Верноруб показал постановление на обыск и сразу предложил:

– Марк, давайте пo-хорошему чтоб мы вам тут все полы в квартире не ломали. Где вторая половина денег Любы?

Марк молчал. Частыми и гулкими ударами ухало сердце.

– Молчать нет смысла. Цыганка нам уже всё рассказала. В деталях и подробностях. Есть и другие свидетели. Где две с половиной тысячи рублей? – нажимал Верноруб.

Марк вспомнил курящих цыган в доме Любы в момент передачи денег. Отметил, что следователю известна точная сумма – две с половиной тысячи, – и понял: уходить в отрицание бесполезно.

«Против моих показаний – показания Любы, её родственников, деньги, которые они всё равно найдут. Да и Володю они расколют, если уже не раскололи. Он подтвердит передачу денег. Выхода нет…» – молнией пронеслось в мозгу.

И, поскольку особо прятать деньги он не собирался, молча показал на антресоль. Пакет с ними можно было просто достать рукой, что Верноруб и сделал.

– Зовите соседей, понятых, – кивнул он милиционерам. Они исчезли и вернулись нескоро – народ ещё спал.

Пересчитали деньги, переписали номера купюр – все две с половиной тысячи рублей были на месте. Потом произвели беглый обыск. Обернувшись к Марку, Верноруб взглянул на настенные часы, которые показывали девять ноль-ноль, и как будто между прочим бросил:

– Одевайтесь, Марк Захарович. Вам придётся проехать с нами.

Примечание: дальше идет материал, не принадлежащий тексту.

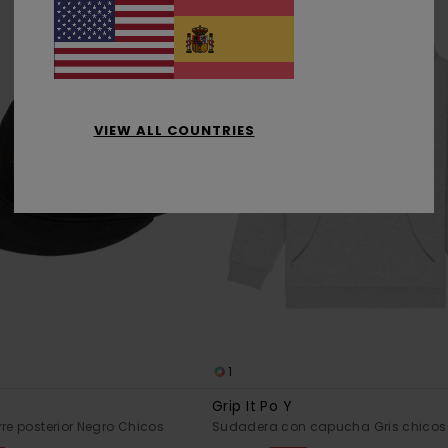
VIEW ALL COUNTRIES
1
Grip It Po Y
rre posterior Negro Chicos
Sudadera con capucha Gris chicos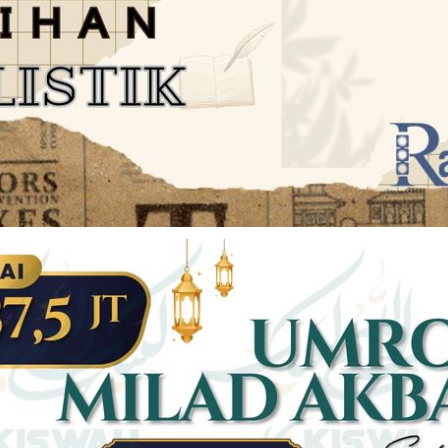
JARINGAN SOCIAL
DISCLAIMER
Facebook
Twitter
AN
PEDOMAN MEDIA SIBER
Linkedin
Youtub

Одевался второпях. При этом не заметил, как воротник его синей рубашки зацепился одним концом за воротник серого рабочего костюма, а второй конец воротника торчал вверх, словно крыло мотылька.

Обнял жену. Вдохнул её запах. Посмотрел в глаза. В них – немой вопрос и кричащий ужас.

Его под руку вывели во двор и усадили на заднее сиденье одной из двух машин, на которых приехали Верноруб и его команда.

«Всё… конец, – мелькнула мысль. – За что? Пытался спасти попавшую в беду женщину? Чужую боль чувствовал сильнее своей? Ведь потому и пошёл в адвокатуру. За то, что пытался быть таким, как отец?.. – Перед взором Марка возникло родное лицо отца. – Эх, папа, папа! Что я натворил?! Я знаю, как беспредельно ты меня любишь. Как переживаешь за любой пустяк, происходящий со мной. А тут… Я даже не могу представить, что будет с тобой, когда узнаешь, что я арестован. Молю только об одном: Боже, дай тебе силы пережить это!»

Вдруг всё вокруг исчезло. Нет ни машины, ни сдавивших его с обеих сторон милиционеров, нет никого… Всё исчезло, кроме отца, смотрящего ему глаза в глаза…

Отец хоть и происходил из крестьян, но основную часть своей жизни проработал сапожником в небольшом украинском городке Дубны. Имел обширную клиентуру не только потому, что хорошо чинил и шил обувь, но и потому, что был он необыкновенно добрым и светлым человеком.

В то время не существовали многочисленные сейчас фонды милосердия. И, уже будучи взрослым, Марк понял, что его отец – в единственном числе – был реальным, хоть и неформальным фондом милосердия в их городке.

Минимум раз в месяц, услышав звонок и открывая дверь, Марк видел перед собой незнакомых людей с одним и тем же вопросом:

– Простите, Захар Натанович здесь живёт?

– Здесь. Проходите.

Отец поднимался навстречу незваным гостям:

– Я Захар Натанович. Что случилось?

– На Школьной… старый Рабинович, вы его знаете?

– Нет. Не знаю.

– Так он тяжело болен. А родственников нет, ухаживать некому. Сказали люди, вы поможете.